With concerts, educational programs, and valuable collections of African artifacts, the Seacoast African American Cultural Center has become the hub of activity to showcase the contributions of individuals of African descent in the seacoast community.
The center has collaborated with UNH, Green Acres A Baha'i Learning Center, and Theater For the People to create a multi-month art exhibition celebrating Afrofuturism.
Imagining a world where we're absolutely free. That has to be the mindset that you have to get into in order to create.Najee Brown
TRANSCRIPT:
Sandi Kaddy (President of SAACC): My name is Sandi Kaddy, and I am the president of the Seacoast African-American Cultural Center.
To me, Afrofuturism means what if slavery didn't happen? What would the world look like?
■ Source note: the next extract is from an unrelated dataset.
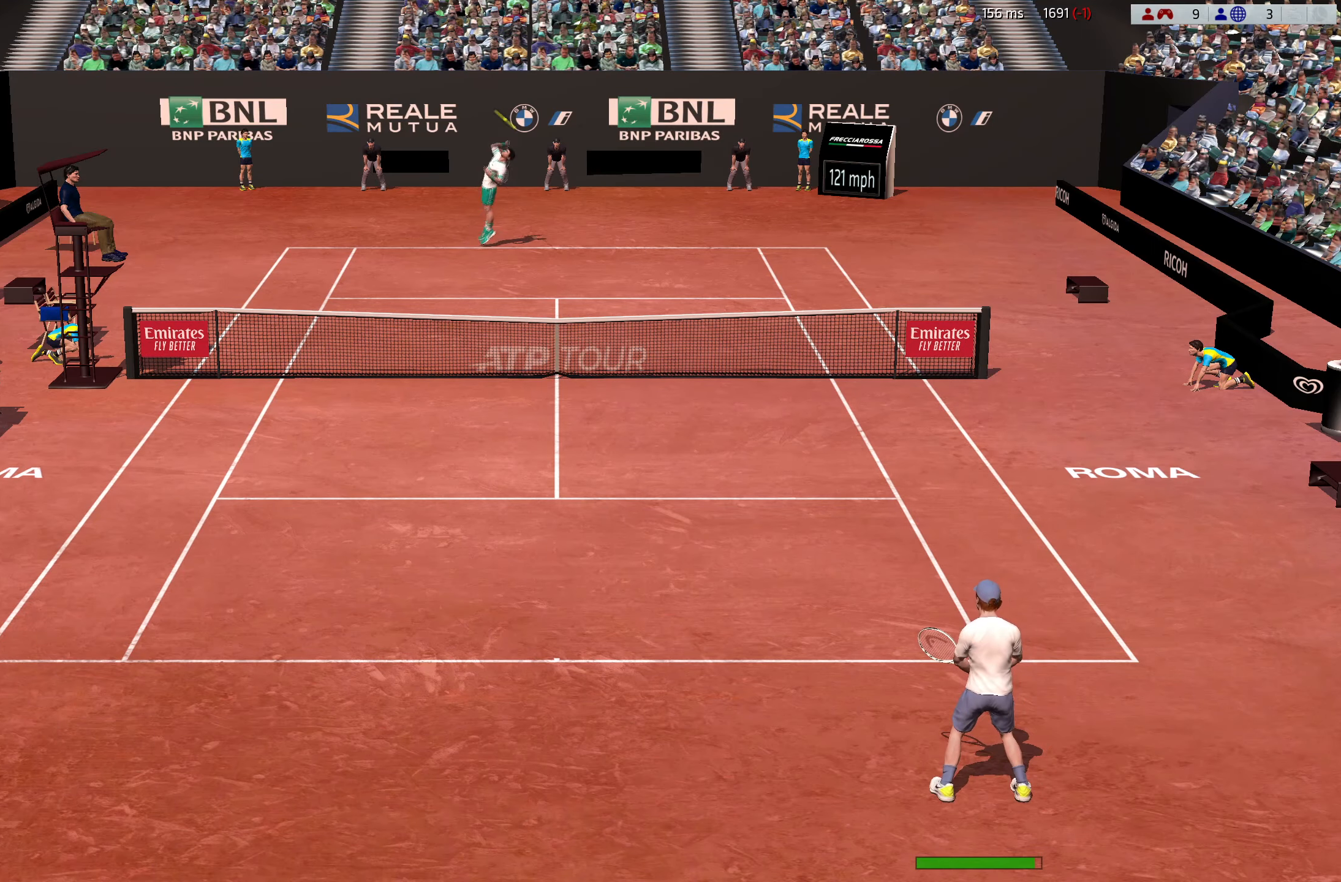
{"buttons": ["B", "L3"], "left_stick": "up", "events": [[200, "left_stick", "right"], [483, "B", "down"], [483, "L3", "down"], [483, "left_stick", "up"]]}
Imagine a vision of the future in which the stains of our collective past do not paint the present. Imagine a culture unencumbered by the weight of oppressive structures meant to divide and suppress.
Video Audio: Imagine a society in which people of color the African diaspora are not tokenized or seen as other. This is a vision of Afrofuturism, a vision of the future in which people of Africa...
Kaddy: So this particular exhibit, as you look around, you'll see so many different genres of art. We have videos. We have spoken word, we have art done in acrylics, some with painting, some with macramé... all different. And it's all telling pretty much the same story: What if?

Dr. Casey Golomski (SAACC Board Member): I'm a professor of anthropology at the University of New Hampshire.
So my role in the Afrofuturism exhibit was bringing about a dozen students in a class I was teaching on Black religions— to find masks, carvings, anything that we already had in our [artifacts] collection that paired well, or resonated with some of the contemporary art that artists contributed as part of the submissions.
I think that's one of the defining aspects of Afrofuturism. It's like we can't know where we're going or envision something better —unless we know where we've been.
Najee Brown (Founder of Theater For the People):
My name is Najee Brown. I'm a board member of SAACC. I served as our artist-in-residence at Green Acres, and I founded recently a BIPOC theater company called Theater for the People.

Whether it's through plays or photography or videos, I love doing things about everyday people... and you have to then think about Black joy, Black happiness, Black excitement, Black success, Black leadership. What does that look like for us to be in the world where there's no shackles on us; where people are not staring at us funny when we walk through the door, or people are not doubting our abilities, right? We're absolutely free to create, to grow, to change without people thinking that we can't.
Robert Sapiro (Green Acres A Baha'i Center of Learning) : My name is Robert Sapiro, and I'm the administrator at Green Acres A Baha'i Center of Learning in Elliot, Maine. And I'm part of the collaborative team with SAACC and Theater for the People for Afrofuturism.
You know, it's funny because when we first did it, people were like, You're doing Afrofuturism in Maine and New Hampshire?? Like, what's ... what is happening with that?
And I think we're finding that that's actually an incredible opportunity to be able to do it here and to kind of give people an opportunity to really explore, explore the possibilities.
The things that we're sort of most wanting are more and more folks to come really engage with the art, which means not only coming and seeing it, but also having conversations about it and exploring this whole series of events that will be collaborating on from now until October is one of the things that I would love to see for folks in New Hampshire to really begin to explore together with us.